The Popular and Genre Fiction Research Network is a space for researchers of all levels to collaborate and learn from each other. Our focus is on anything that could be deemed a ‘popular’ or ‘genre’ work, from all mediums and disciplines within the humanities.

If you would like to get in touch with us to suggest an event, or pitch a blog post, you can contact our network leader Dr Amy Burge at a.burge@bham.ac.uk, or get in touch with our network assistant Georgie Rowe at gxr697@student.bham.ac.uk.

‘What is it, exactly, about genre that is unliterary—and what is it in “the literary” that resists genre? The debate goes round and round, magnetic and circular—a lover’s quarrel among literati.’
—Joshua Rothman, ‘A Better Way to Think About the Genre Debate’, The New Yorker

‘[…] once the idea of English Literature is denuded of value judgements and canonical discussion, a wholly new entity appears.’
—Clive Bloom, Bestsellers: Popular Fiction Since 1900

No doubt, popular fiction is an increasingly important field of research. In the last thirty years in particular we have seen a huge upsurge in the amount of critical studies devoted to such major areas as sci-fi, fantasy, and horror, which were previously comparatively overlooked within literary criticism. Popular Fiction is now increasingly present in universities with an array of undergraduate modules at Birmingham and elsewhere focused on genre and popular fiction.

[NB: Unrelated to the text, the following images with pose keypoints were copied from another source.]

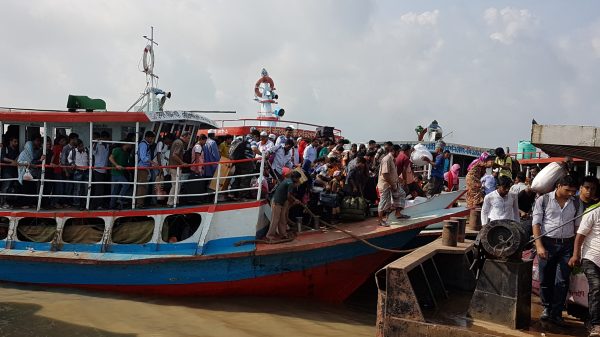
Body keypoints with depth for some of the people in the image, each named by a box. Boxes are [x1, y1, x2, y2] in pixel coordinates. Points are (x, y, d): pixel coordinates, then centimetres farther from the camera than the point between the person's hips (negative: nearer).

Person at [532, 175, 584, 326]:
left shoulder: (576, 203, 6)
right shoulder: (543, 200, -3)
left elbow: (578, 226, 10)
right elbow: (536, 224, -4)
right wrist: (539, 246, -12)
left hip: (567, 245, 2)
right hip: (547, 243, -2)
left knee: (562, 281, 2)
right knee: (545, 279, 7)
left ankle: (556, 313, 12)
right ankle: (547, 307, 26)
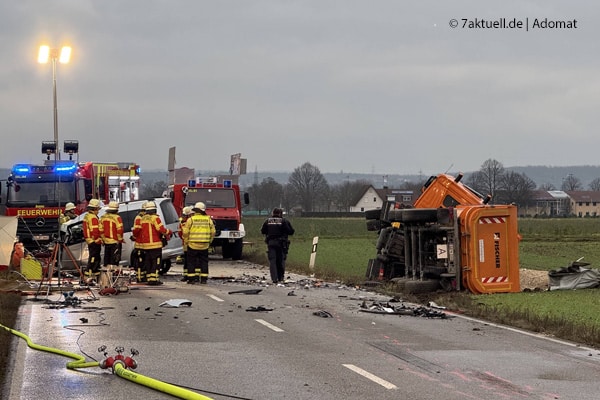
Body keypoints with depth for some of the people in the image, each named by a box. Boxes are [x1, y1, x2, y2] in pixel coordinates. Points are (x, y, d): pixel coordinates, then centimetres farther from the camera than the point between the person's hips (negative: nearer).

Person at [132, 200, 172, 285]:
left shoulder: (142, 219, 11)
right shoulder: (155, 218, -11)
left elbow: (136, 230, 14)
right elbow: (161, 229, -16)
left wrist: (138, 239, 28)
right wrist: (169, 232, 1)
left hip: (145, 245, 7)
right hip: (155, 245, -7)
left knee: (148, 262, 12)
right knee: (156, 262, -4)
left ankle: (149, 278, 12)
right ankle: (153, 279, -11)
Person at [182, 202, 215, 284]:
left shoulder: (191, 219, -5)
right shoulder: (208, 219, 1)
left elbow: (185, 233, -6)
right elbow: (213, 232, 4)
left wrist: (185, 243, 7)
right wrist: (209, 241, 17)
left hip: (192, 245, -2)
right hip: (204, 246, 2)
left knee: (191, 262, 6)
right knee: (204, 262, 10)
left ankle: (191, 278, 4)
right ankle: (204, 279, 10)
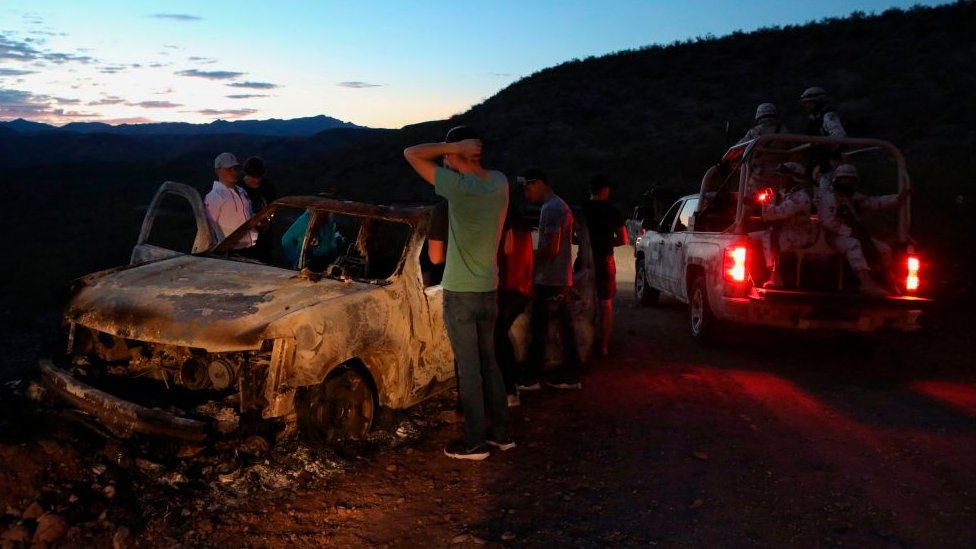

We are seeing more and more interrogations into the complexities and significance of mass culture and literature and into what exactly even constitutes ‘Popular Literature’. In the last few years alone, Joshua Rothman has instigated a vibrant and impassioned discussion on so-called ‘genrefication’, whilst Ken Gelder has published New Directions in Popular Fiction and Bernice M. Murphy has brought out Key Concepts in Contemporary Popular Fiction. Described by David Glover and Scott McCracken as a ‘deceptively simple’ subject of study, Popular Fiction—with its intriguing and symbiotic relationship to popular culture more widely—is something worth talking about.